Marie-Luise Sherer – Les chiens du rideau de fer
Préface de Paul Nizon
Traduction de Matthieu Dumont
Editions Actes Sud
Prix : 13 € – ISBN : 978-2-330-03713-0 -Parution : 5 novembre 2014 – 93 pages
Le couloir de la mort s’étirait à l’intérieur de la zone réglementée, un espace presque uniquement peuplé par des chiens, jalonné de miradors et de champs de mines, bordé de clôtures hérissées qui séparaient l’ex-RDA de l’Ouest libre. Atrocement isolés et attachés par leurs laisses à des câbles, ces chiens parcouraient leur tracé en plein soleil ou par grand froid, jusqu’à la folie. Dans le texte qu’on va lire, ils sont les représentants du territoire décrit et de l’animation qui lui fut propre, ce sont eux qui mettent à jour la mentalité politique qui y est associée, et qui se distingue par son enfermement, son repli, son besoin de surveillance, de répression, son étroitesse d’esprit nauséabonde. Ainsi que par une population de militaires de carrière orientée vers la formation de chiens de garde qui cherche à échapper à son ennui mortel par un affairisme occulte et quasi illicite. Et pourtant, dans cette société peu reluisante, le lecteur rencontre des personnes qui, seules ou entourées d’une famille, sont animées par des sentiments, des goûts et des dégoûts […], bref, il s’agit là, en dépit de toute cette misère, d’un matériau romanesque voire dramatique. Et la façon proprement époustouflante dont Marie-Luise Scherer s’empare de ce matériau dépasse de beaucoup la portée d’un simple documentaire factuel. […] Reste la question suivante : comment Marie-Luise Scherer est-elle parvenue à une connaissance aussi intime et exhaustive de cet univers ? Je pense qu’elle s’y est prise à la manière d’un naturaliste et d’un explorateur.
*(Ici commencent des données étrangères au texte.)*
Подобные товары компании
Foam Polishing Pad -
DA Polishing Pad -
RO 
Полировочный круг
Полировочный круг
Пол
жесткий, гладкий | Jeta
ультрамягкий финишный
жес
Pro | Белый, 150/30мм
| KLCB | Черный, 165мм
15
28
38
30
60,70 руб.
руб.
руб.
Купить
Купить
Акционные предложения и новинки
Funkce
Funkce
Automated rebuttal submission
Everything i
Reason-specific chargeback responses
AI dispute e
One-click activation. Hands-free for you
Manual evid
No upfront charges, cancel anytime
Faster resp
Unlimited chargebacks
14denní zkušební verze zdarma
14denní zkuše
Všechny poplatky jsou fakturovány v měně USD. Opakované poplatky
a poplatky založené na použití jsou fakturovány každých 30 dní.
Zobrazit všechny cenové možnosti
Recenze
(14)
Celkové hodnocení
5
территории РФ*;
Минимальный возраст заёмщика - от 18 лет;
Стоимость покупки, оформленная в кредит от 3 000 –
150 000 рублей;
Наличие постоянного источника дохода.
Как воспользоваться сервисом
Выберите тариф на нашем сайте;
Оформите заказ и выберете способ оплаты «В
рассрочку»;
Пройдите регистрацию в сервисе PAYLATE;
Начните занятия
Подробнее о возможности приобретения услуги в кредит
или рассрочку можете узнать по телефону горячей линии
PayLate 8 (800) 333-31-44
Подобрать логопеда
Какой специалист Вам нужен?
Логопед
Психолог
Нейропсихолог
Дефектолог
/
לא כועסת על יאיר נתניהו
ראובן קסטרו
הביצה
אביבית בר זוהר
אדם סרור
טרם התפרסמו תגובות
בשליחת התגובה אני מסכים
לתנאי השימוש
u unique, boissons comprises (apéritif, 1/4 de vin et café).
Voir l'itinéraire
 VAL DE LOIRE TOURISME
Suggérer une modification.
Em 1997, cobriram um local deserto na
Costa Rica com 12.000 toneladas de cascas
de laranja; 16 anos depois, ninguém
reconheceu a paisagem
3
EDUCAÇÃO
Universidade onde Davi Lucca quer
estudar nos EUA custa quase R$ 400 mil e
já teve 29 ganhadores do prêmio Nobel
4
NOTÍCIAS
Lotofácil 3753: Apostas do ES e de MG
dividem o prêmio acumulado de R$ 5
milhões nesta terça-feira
Il est certes évident qu’un tel niveau de savoir est le fruit d’un vaste chantier de recherches, d’une fouille intensive, rendus possible à l’époque par le magazine pour lequel Scherer écrivait ses reportages littéraires hors normes, le Spiegel. Qu’est-ce qui, dans cette entreprise de longue haleine, a bien pu l’aiguillonner, la motiver ? C’est sa curiosité pour la VIE, accompagnée d’une insatiable soif de savoir. Et, dans ce cas précis, cela vient aussi de sa profonde compassion pour les chiens. Dans le domaine du reportage, Marie-Luise Scherer est reconnue comme un auteur de tout premier plan. Or il serait dommage de la cantonner dans les bornes de ce genre. Car sa prose incomparable outrepasse ce cadre, tant les histoires qu’elle puise dans le quotidien arborent les traits de la grande littérature.
En Allemagne, Marie-Luise Scherer a publié plusieurs recueils de ses reportages et enquêtes, tous acclamés par la presse et jouissant d’une très grande renommée. Elle a reçu de nombreux prix et distinctions : en 1994, le prix Ludwig-Börne, en 2008, le prix Italo Svevo, en 2011 le prix Heinrich Mann et, en 2012, le Grand prix de la culture du Saarland. L’Accordéoniste (Actes Sud, 2010) a été d’abord publié dans la prestigieuse collection de Hans Magnus Enzensberger. Ses enquêtes l’ont menée dans de nombreux pays, toujours à la recherche de destins emblématiques. A travers la vie ordinaire d’êtres humains ou d’animaux est ainsi dévoilée l’essence même de notre temps.